Project 1: Data and Systems Support for Scene and Activity Understanding
Computer vision serves as the foundation of situational awareness in streetscape applications. Modern computer vision approaches rely on machine learning, which dictates the need for training across large datasets, as well as computing workflows that optimize training and inference. For the former, CS3 is developing training datasets required to achieve high-fidelity situational awareness through its own testbeds and third-party sources and developing mechanisms to automate the labeling and curation of these datasets. For the latter, CS3 is developing new workflows to optimize execution performance of training and inference workloads, while introducing protections that preserve situational awareness without revealing personally identifiable information.
Project 2: Scene and Activity Understanding
Detecting and understanding streetscape objects (e.g., pedestrians, vehicles) and activities (e.g., cross the street) is the core of situational awareness. Beyond the inherent complexity and dynamism of modern streetscape objects and activities, these tasks are complicated by a broad range of factors, from low-resolution camera feeds, to environmental occlusions (e.g., fog, rain, traffic), to scenes that cannot be captured by a single camera. To address these challenges, CS3 is advancing the fundamental science and engineering of scene and activity understanding for complex streetscape scenarios, under variable resolution and occlusion, over multi-camera networks.
Project 3: Trajectory Analysis and Prediction
Future streetscape applications depend not only on the current state of the streetscape, but on the anticipated future state. As examples, future smart intersections must anticipate a pedestrian’s intent to cross, and future traffic safety applications must anticipate a vehicle’s intent to change lanes, even if the driver fails to signal.

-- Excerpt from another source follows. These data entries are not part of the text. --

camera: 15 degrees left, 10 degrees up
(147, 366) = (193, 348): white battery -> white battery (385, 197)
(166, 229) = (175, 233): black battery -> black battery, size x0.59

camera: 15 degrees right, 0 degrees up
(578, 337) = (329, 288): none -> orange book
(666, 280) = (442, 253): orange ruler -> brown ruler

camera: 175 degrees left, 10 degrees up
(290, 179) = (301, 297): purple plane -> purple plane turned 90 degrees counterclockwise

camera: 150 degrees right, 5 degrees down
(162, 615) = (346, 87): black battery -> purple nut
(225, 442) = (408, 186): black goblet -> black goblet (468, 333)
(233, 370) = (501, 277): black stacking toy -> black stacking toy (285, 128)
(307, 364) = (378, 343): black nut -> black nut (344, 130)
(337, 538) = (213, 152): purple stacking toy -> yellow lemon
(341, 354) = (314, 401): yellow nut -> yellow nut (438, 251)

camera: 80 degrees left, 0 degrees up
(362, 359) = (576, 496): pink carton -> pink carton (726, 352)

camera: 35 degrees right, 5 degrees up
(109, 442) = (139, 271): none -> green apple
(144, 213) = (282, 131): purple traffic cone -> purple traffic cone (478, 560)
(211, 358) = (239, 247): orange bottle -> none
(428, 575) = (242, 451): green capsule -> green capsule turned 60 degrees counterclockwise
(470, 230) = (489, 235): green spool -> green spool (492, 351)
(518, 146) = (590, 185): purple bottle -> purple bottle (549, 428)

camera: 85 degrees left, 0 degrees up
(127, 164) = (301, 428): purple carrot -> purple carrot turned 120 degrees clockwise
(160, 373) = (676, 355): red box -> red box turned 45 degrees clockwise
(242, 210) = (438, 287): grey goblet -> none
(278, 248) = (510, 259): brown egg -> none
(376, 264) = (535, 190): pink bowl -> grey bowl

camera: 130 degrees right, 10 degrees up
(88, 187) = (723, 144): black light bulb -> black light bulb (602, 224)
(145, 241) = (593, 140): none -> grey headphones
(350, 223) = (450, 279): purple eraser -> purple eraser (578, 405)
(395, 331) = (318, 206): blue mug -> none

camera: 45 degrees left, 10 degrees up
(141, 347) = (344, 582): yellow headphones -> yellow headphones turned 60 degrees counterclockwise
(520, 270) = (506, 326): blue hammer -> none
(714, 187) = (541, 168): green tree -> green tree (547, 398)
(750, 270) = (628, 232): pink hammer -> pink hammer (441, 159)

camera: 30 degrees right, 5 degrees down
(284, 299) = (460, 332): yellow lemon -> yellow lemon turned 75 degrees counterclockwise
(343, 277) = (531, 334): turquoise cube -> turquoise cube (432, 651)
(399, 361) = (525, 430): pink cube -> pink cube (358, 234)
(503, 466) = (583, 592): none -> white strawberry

CS3 is developing new mechanisms and systems to forecast object trajectories within modern streetscapes over near and far time horizons (e.g., 1s, 10s) to enable these applications.
Project 4: Multi-Modal Integration
Computer vision, which primarily relies upon video data, plays an important role in realizing situational awareness across many streetscape applications. In some cases, however, non-video data sources can complement or replace the computer vision pipeline. This includes LiDAR, mmWave radar, environmental sensors, RTK/GPS, and data (intentionally) provided by pedestrians (e.g., inertial data from smartphones). CS3 is exploring the ways in which these multi-modal sources can be integrated within its situational awareness framework to enhance scene and activity understanding.